March 3, 2017 @ 8:00 AM

I watched an old movie the other night called Mission to Moscow. It proves Hollywood could be as out to lunch back then as now. The only difference is, it was out to lunch at times back then, but all the time today. 
 
The movie was based on a 1941 book by Joseph E. Davies, who was FDR's ambassador to the Soviet Union. Hollywood made the movie at the prompting of FDR to persuade the American people that the communists of the Soviet Union were benign and would make trustworthy allies.
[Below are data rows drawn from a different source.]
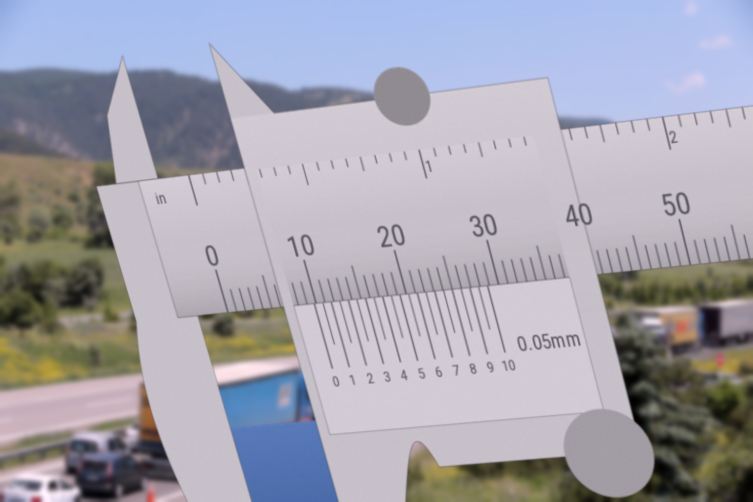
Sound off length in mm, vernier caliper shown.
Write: 9.8 mm
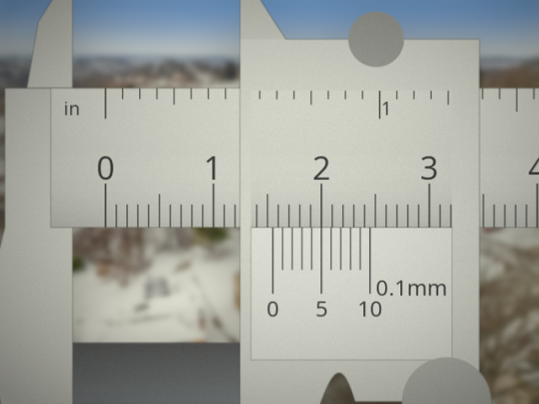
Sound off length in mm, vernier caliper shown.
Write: 15.5 mm
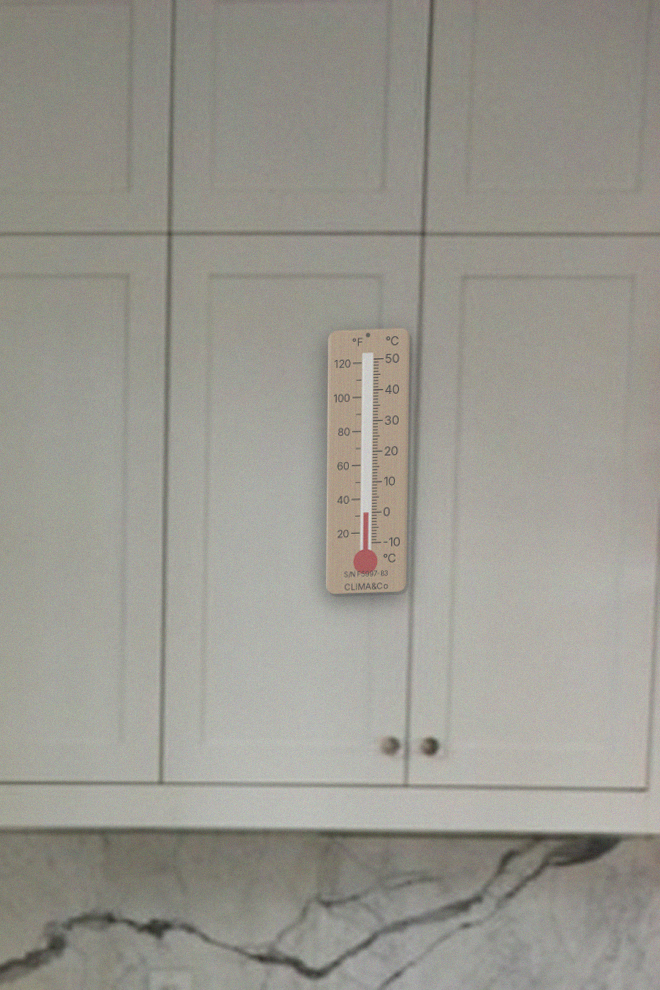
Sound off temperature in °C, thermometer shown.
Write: 0 °C
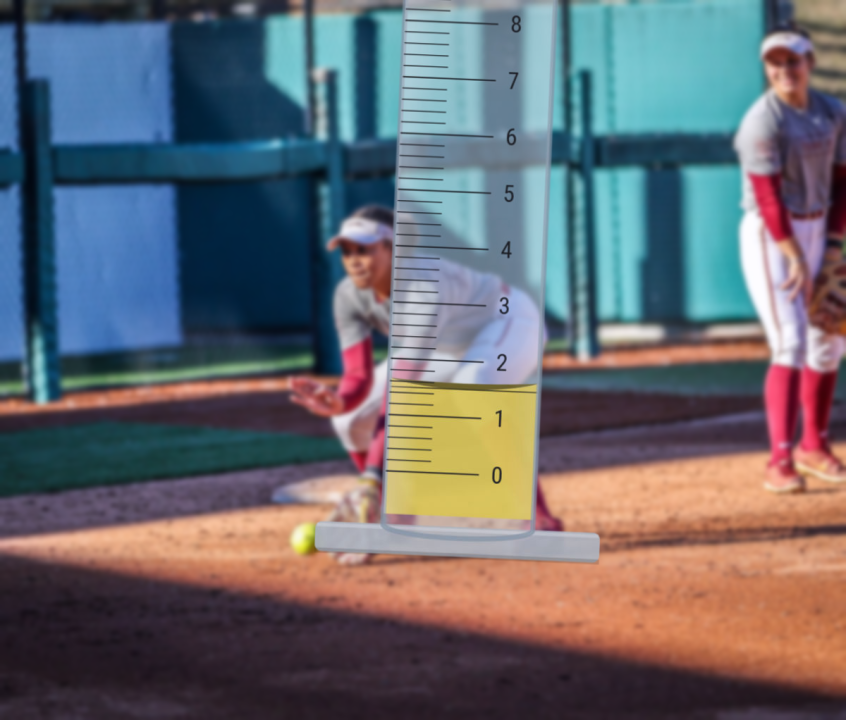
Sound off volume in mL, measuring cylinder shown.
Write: 1.5 mL
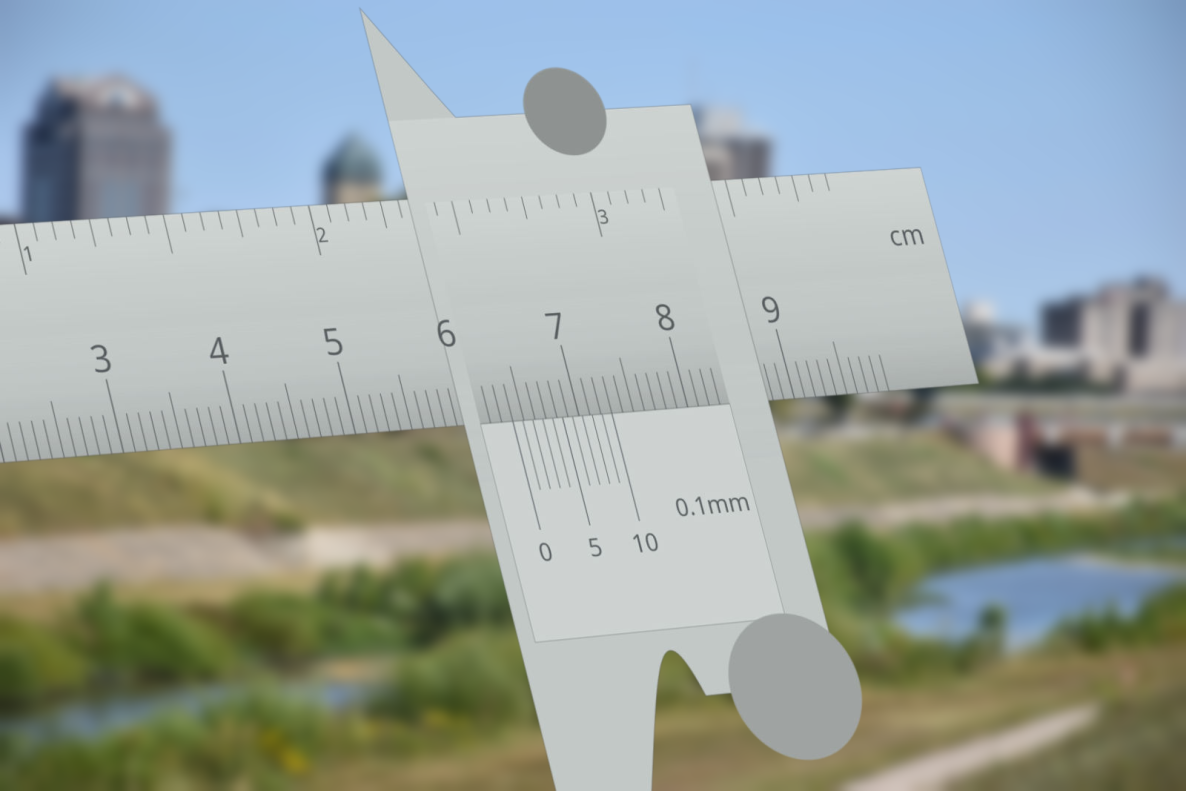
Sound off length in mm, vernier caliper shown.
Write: 64.0 mm
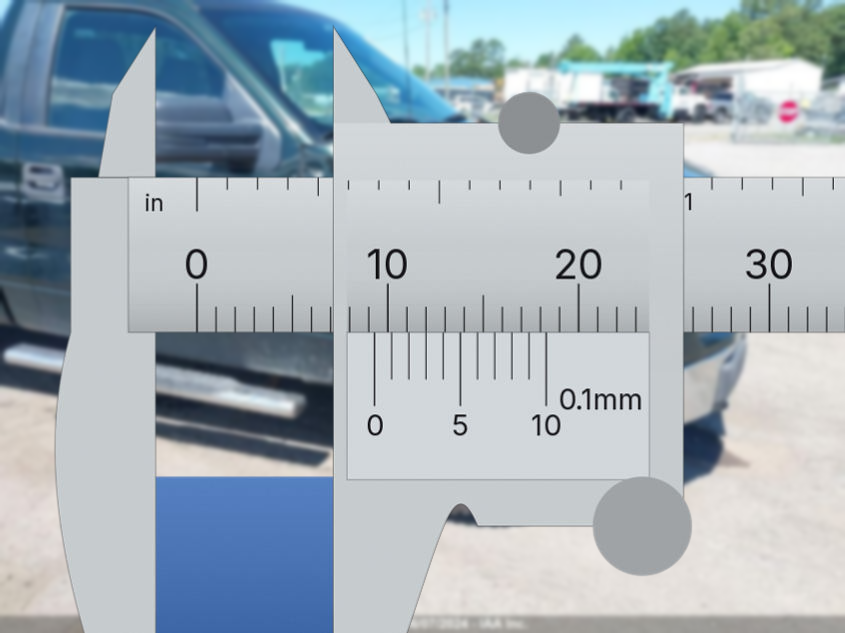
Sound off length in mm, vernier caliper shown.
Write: 9.3 mm
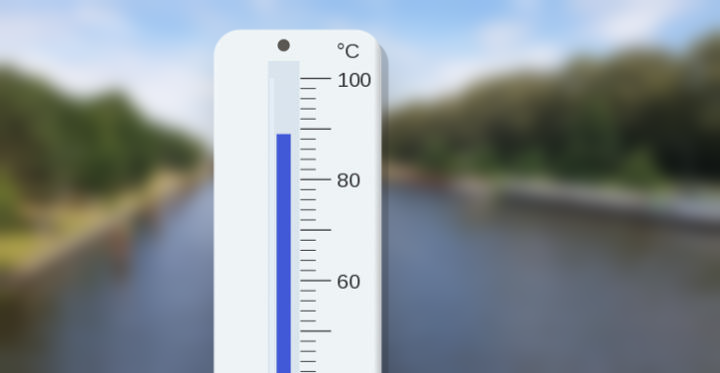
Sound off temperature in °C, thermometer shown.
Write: 89 °C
Talk about getting two-fisted egg thrown in your face by history, I can't think of a more embarrassing example.
 
In one scene, Davies visits Winston Churchill to enlist him to “build…a solid wall of military alliance with Russia and every other country threatened by [Nazi] Germany.” Churchill, however, points out to Davies that he is incapable of doing so, since he is “not a member of government.” Still, Davies argues that Churchill has “great influence with the English people” and can “bring home to them the great danger” being posed to the world by Hitler’s Third Reich. Churchill responds by saying that he is “an alarmist,” someone who “says things people don’t like to hear.” He goes on to add that it would “take a major catastrophe to make [his] voice heard.”
 
Of course, we now know that a major catastrophe occurred—World War II—and that Churchill’s voice was finally heard. He was vindicated, elected prime minister of England, and became known as the man who spoke truth to lies, even when it was extremely unpopular to do so.
 
Our motto at Time For Truth Ministries—SPEAKING GOD'S TRUTH TO END-TIME LIES—is borrowed from the English people’s eventual praise of Winston Churchill as a man who spoke truth to lies. We believe we are under divine compulsion to speak God's extremely unpopular prophetic truth to a world caught up in the euphoria of end-time lies. Consequently, we are saying things people don’t like to hear. Additionally, we are convinced, as was Churchill, that we will not be heard or vindicated until major catastrophe strikes. Still, we take no consolation in the sound of its approaching hoofbeats. Instead of being heartened by it, we are heartbroken over it, convinced our world today, just like the world in Churchill’s day, is oblivious to the evil about to befall it.